# À faire:
Modifiez tout le matériel ci-dessous en remplaçant « common name » par « nom commun », sans toucher au reste des lignes.

# Matériel fourni:
☆ ☆ ☆ ☆ ☆
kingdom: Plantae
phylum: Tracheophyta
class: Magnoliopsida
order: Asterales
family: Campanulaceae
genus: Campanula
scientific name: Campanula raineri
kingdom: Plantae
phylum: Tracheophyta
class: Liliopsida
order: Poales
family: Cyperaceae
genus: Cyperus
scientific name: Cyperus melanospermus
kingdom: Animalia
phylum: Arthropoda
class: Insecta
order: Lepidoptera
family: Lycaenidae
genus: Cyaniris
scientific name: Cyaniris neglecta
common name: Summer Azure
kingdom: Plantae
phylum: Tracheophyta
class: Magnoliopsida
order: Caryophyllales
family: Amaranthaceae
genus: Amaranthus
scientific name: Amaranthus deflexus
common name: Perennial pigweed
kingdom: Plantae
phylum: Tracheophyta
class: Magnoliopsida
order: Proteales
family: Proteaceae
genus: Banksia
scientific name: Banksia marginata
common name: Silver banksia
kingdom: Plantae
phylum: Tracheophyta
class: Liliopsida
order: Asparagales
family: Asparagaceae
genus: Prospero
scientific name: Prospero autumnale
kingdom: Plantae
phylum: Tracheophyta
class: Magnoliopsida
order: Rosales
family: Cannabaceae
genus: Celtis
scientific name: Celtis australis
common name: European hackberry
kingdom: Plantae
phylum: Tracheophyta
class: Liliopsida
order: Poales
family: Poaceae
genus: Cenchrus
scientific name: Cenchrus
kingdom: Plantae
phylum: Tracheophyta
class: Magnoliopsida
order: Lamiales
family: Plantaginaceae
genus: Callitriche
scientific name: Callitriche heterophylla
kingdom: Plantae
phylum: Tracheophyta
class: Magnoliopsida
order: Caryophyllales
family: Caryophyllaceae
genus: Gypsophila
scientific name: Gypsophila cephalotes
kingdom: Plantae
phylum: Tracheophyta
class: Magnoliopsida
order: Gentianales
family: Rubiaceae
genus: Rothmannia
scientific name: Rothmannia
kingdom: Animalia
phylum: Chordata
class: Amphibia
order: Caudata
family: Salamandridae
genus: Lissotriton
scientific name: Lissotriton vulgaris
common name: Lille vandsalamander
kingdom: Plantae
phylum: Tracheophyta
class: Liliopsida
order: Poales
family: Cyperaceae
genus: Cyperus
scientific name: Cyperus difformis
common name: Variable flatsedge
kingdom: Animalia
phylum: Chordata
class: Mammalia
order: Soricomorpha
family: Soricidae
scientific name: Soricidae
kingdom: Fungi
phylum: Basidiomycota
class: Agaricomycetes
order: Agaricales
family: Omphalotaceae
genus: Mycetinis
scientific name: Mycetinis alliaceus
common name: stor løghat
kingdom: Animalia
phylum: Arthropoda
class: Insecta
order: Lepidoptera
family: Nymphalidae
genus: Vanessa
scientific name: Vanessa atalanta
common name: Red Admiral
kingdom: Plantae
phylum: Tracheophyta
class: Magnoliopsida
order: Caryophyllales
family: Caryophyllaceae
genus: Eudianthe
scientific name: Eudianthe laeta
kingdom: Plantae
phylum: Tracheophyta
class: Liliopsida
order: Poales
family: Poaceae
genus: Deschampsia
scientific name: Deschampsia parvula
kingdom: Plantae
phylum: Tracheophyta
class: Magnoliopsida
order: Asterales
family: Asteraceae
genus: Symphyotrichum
☆ ☆ ☆ ☆ ☆
# Réponse:
kingdom: Plantae
phylum: Tracheophyta
class: Magnoliopsida
order: Asterales
family: Campanulaceae
genus: Campanula
scientific name: Campanula raineri
kingdom: Plantae
phylum: Tracheophyta
class: Liliopsida
order: Poales
family: Cyperaceae
genus: Cyperus
scientific name: Cyperus melanospermus
kingdom: Animalia
phylum: Arthropoda
class: Insecta
order: Lepidoptera
family: Lycaenidae
genus: Cyaniris
scientific name: Cyaniris neglecta
nom commun: Summer Azure
kingdom: Plantae
phylum: Tracheophyta
class: Magnoliopsida
order: Caryophyllales
family: Amaranthaceae
genus: Amaranthus
scientific name: Amaranthus deflexus
nom commun: Perennial pigweed
kingdom: Plantae
phylum: Tracheophyta
class: Magnoliopsida
order: Proteales
family: Proteaceae
genus: Banksia
scientific name: Banksia marginata
nom commun: Silver banksia
kingdom: Plantae
phylum: Tracheophyta
class: Liliopsida
order: Asparagales
family: Asparagaceae
genus: Prospero
scientific name: Prospero autumnale
kingdom: Plantae
phylum: Tracheophyta
class: Magnoliopsida
order: Rosales
family: Cannabaceae
genus: Celtis
scientific name: Celtis australis
nom commun: European hackberry
kingdom: Plantae
phylum: Tracheophyta
class: Liliopsida
order: Poales
family: Poaceae
genus: Cenchrus
scientific name: Cenchrus
kingdom: Plantae
phylum: Tracheophyta
class: Magnoliopsida
order: Lamiales
family: Plantaginaceae
genus: Callitriche
scientific name: Callitriche heterophylla
kingdom: Plantae
phylum: Tracheophyta
class: Magnoliopsida
order: Caryophyllales
family: Caryophyllaceae
genus: Gypsophila
scientific name: Gypsophila cephalotes
kingdom: Plantae
phylum: Tracheophyta
class: Magnoliopsida
order: Gentianales
family: Rubiaceae
genus: Rothmannia
scientific name: Rothmannia
kingdom: Animalia
phylum: Chordata
class: Amphibia
order: Caudata
family: Salamandridae
genus: Lissotriton
scientific name: Lissotriton vulgaris
nom commun: Lille vandsalamander
kingdom: Plantae
phylum: Tracheophyta
class: Liliopsida
order: Poales
family: Cyperaceae
genus: Cyperus
scientific name: Cyperus difformis
nom commun: Variable flatsedge
kingdom: Animalia
phylum: Chordata
class: Mammalia
order: Soricomorpha
family: Soricidae
scientific name: Soricidae
kingdom: Fungi
phylum: Basidiomycota
class: Agaricomycetes
order: Agaricales
family: Omphalotaceae
genus: Mycetinis
scientific name: Mycetinis alliaceus
nom commun: stor løghat
kingdom: Animalia
phylum: Arthropoda
class: Insecta
order: Lepidoptera
family: Nymphalidae
genus: Vanessa
scientific name: Vanessa atalanta
nom commun: Red Admiral
kingdom: Plantae
phylum: Tracheophyta
class: Magnoliopsida
order: Caryophyllales
family: Caryophyllaceae
genus: Eudianthe
scientific name: Eudianthe laeta
kingdom: Plantae
phylum: Tracheophyta
class: Liliopsida
order: Poales
family: Poaceae
genus: Deschampsia
scientific name: Deschampsia parvula
kingdom: Plantae
phylum: Tracheophyta
class: Magnoliopsida
order: Asterales
family: Asteraceae
genus: Symphyotrichum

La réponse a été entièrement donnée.